▶ [Extract provided]:
● ● ● ● ●
Current recommendations, the researchers discovered, have gone beyond conceptual guidance to include more precise and actionable ideas regarding solutions to execute for certain ecosystems or species.
“There has been a lot more on-the-ground implementation of some of these approaches,” Zavaleta said.
In the face of climate change, long-standing conservation strategies such as safeguarding and restoring ecosystems and enhancing their interconnectedness remain crucial. However, three unique solutions have attracted increasing attention in recent years to solve climate-related challenges: climate change refugia, assisted migration, and safeguarding climate-adaptive DNA.
“If you think of a valley oak, with acorns that are carried only a short distance by birds and are only viable in the year they are dropped, you can have connectivity but the trees are not going to move at the same pace as the drying that’s happening in parts of their range,” Zavaleta explained.
“So do we watch their range contract and disappear? Or do we bank them as seedlings in botanical gardens? And what do we need to be learning now about how to put them back out into the landscape where they can survive?”
Identifying and protecting sites that can serve as refuges for species threatened by climate change is a simple matter of following the traditional biodiversity conservation paradigm. Habitat restoration initiatives, such as restoring forest streams to increase the water table, can be part of creating climate change refugia.
“Assisted gene flow,” which involves transporting animals between populations within a species’ existing range to conserve genetic diversity, as well as moving species beyond their historical range, is part of assisted migration.
However, this type of direct intervention to relocate imperiled species to locations where they may have a greater chance of survival in the future is fraught with controversy. Potential effects on other creatures following translocation are a concern, as is the risk of hurting the targeted population if translocated individuals do poorly in the new place.
“I feel like the devil is in the details, but I also think translocation has been mischaracterized as an untested strategy, when actually it has been practiced for over a century and probably longer,” Zavaleta said.
● ● ● ● ●
▶ [Required work]:
a - In the climate conservation excerpt above, which three solutions have drawn growing attention in recent years for climate-related challenges?
b - Shorten the paragraph of the climate conservation excerpt that begins "However, this type of direct intervention" and keep its main facts.
c - Write the next part of the climate conservation excerpt, starting right after its last sentence.
● ● ● ● ●
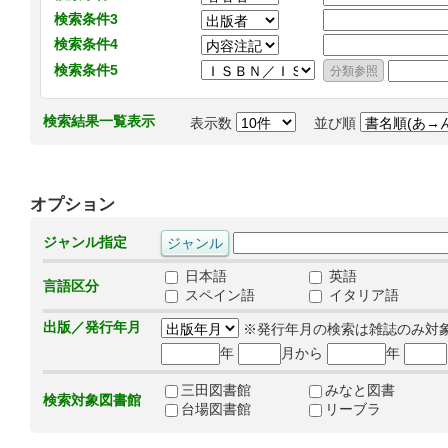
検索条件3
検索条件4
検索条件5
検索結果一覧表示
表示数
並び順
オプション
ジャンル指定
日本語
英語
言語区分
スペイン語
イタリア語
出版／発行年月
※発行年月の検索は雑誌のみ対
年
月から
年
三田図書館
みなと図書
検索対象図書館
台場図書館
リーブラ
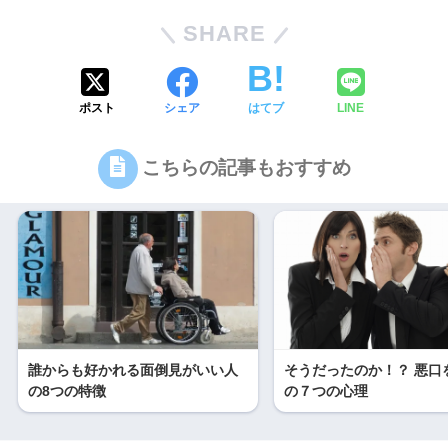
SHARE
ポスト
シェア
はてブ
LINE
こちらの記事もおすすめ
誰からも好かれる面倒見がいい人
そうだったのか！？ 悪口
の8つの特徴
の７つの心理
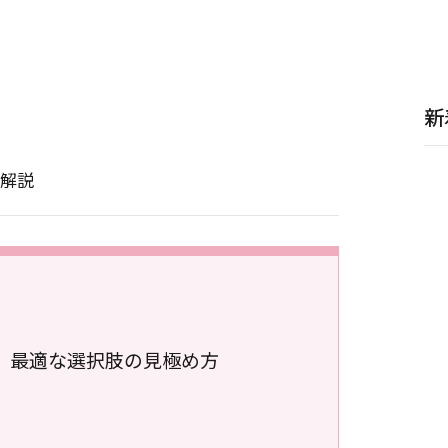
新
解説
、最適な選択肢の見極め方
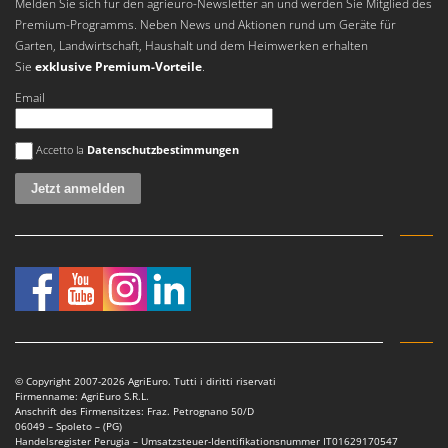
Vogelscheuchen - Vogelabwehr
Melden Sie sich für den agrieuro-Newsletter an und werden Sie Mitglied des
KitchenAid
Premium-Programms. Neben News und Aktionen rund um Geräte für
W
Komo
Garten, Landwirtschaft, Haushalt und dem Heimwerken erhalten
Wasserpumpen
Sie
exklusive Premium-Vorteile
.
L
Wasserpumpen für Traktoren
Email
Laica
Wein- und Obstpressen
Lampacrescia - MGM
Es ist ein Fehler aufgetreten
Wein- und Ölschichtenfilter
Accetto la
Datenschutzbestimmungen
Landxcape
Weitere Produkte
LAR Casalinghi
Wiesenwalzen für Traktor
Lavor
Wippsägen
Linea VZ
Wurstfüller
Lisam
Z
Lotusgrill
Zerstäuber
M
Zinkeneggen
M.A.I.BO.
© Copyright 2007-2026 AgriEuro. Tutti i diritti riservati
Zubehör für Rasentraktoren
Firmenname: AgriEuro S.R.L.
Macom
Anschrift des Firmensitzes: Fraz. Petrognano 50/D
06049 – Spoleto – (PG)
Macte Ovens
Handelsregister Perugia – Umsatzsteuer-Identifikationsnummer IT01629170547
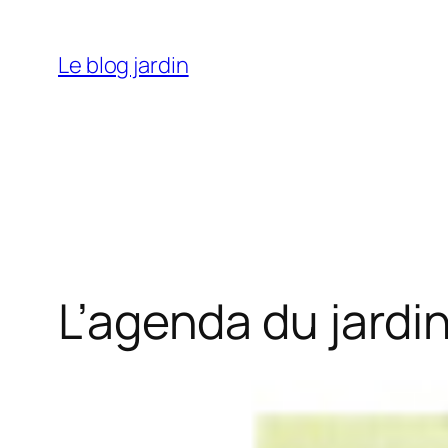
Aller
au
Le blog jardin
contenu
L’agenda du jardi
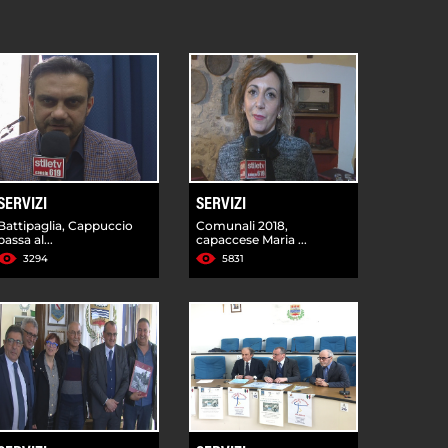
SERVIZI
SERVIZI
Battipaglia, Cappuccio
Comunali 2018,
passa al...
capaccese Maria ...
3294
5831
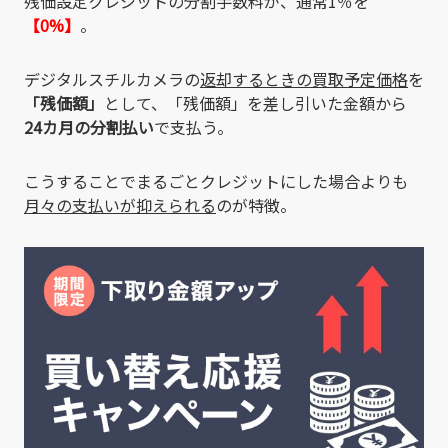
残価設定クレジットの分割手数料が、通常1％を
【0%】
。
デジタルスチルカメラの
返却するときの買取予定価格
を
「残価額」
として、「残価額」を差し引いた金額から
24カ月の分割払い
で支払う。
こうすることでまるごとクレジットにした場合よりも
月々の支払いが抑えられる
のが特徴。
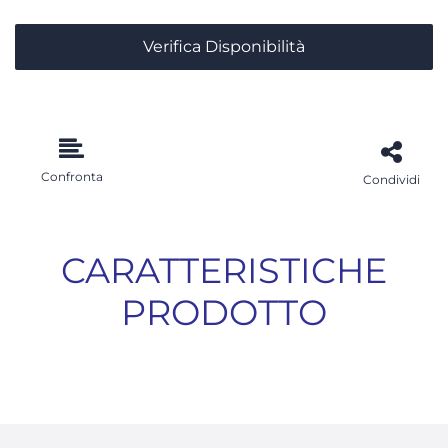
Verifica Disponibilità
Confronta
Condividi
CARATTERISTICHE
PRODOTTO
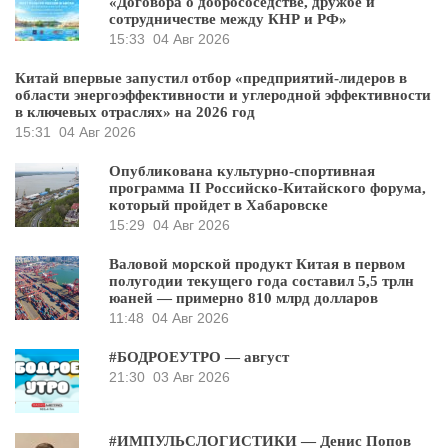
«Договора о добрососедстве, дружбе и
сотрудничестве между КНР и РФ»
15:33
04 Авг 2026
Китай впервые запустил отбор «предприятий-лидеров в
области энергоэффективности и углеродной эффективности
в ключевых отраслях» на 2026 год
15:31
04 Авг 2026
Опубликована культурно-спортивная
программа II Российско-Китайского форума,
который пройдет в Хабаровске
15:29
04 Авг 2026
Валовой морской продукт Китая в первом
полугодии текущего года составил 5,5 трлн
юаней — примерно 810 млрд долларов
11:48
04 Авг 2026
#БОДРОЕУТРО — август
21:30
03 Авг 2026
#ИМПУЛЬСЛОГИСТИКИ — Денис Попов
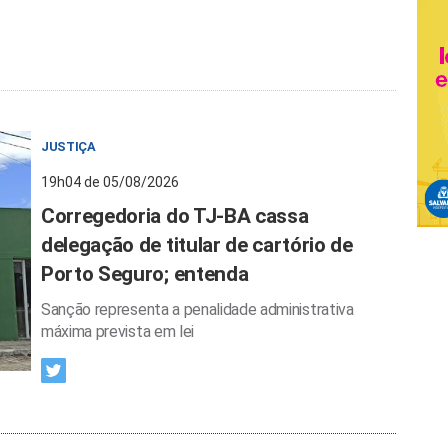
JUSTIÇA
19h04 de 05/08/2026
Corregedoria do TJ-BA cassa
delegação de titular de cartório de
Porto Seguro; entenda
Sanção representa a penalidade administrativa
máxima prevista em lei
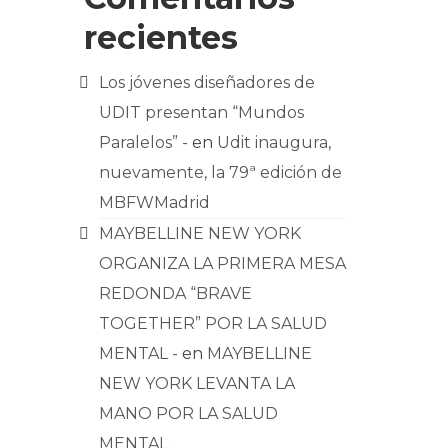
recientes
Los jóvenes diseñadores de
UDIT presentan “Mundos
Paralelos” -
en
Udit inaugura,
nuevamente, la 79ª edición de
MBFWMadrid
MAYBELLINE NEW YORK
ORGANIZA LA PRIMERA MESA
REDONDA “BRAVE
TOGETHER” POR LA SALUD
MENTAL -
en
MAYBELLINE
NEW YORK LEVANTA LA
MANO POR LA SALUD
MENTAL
● ● ● ● ●
▶ [Responses for each task]:
a - Climate change refugia, assisted migration, and safeguarding climate-adaptive DNA.

b - Relocating imperiled species to places where they may survive better is controversial. It could affect other creatures, and it could harm the targeted population if the moved individuals do poorly in their new location.

c -
“Forestry, for example, has a long practice of planting trees from a wide range of locations in areas that are being restored. But we do have a lot more to learn, especially for certain animals and species that are not well understood.”
Scientists also aim to safeguard species’ genetic diversity, particularly genetic variants that may be better adapted to hotter, drier environments.
“These are the very conditions that we are likely to see more of in the future,” McLaughlin said. “Preserving the climate-adaptive evolutionary potential of a species before it’s lost is critical to make sure we have the genetic resources we need to help species adapt to novel climate futures.”
Oaks towards the southern end of their range or those that have survived a large die-off during a drought, for example, may have genetic features that help them survive under worsening conditions. Seeds and seedlings from certain trees could be saved in a “gene bank” to prevent the loss of those features.
McLaughlin is currently leading a pilot project in California to establish a gene bank for blue oaks, which were decimated in the southern portion of their range during the last drought.
“We’re planting out seedlings from blue oaks that are adapted to hot dry conditions, just so they’re banked there in case there are more die offs,” she said. “In California, it’s become clear that we need to do this now.”
In addition to McLaughlin and Zavaleta, the coauthors of the paper include Nicole Heller, now at the Carnegie Museum of Natural History in Pittsburgh, Sarah Skikne at the University of Minnesota, Erin Beller at Google, Rachel Blakey at UCLA, Rachael Olliff-Yang at UC Berkeley, Naia Morueta-Holme at the University of Copenhagen, and Brittni Brown at Payette National Forest in Idaho.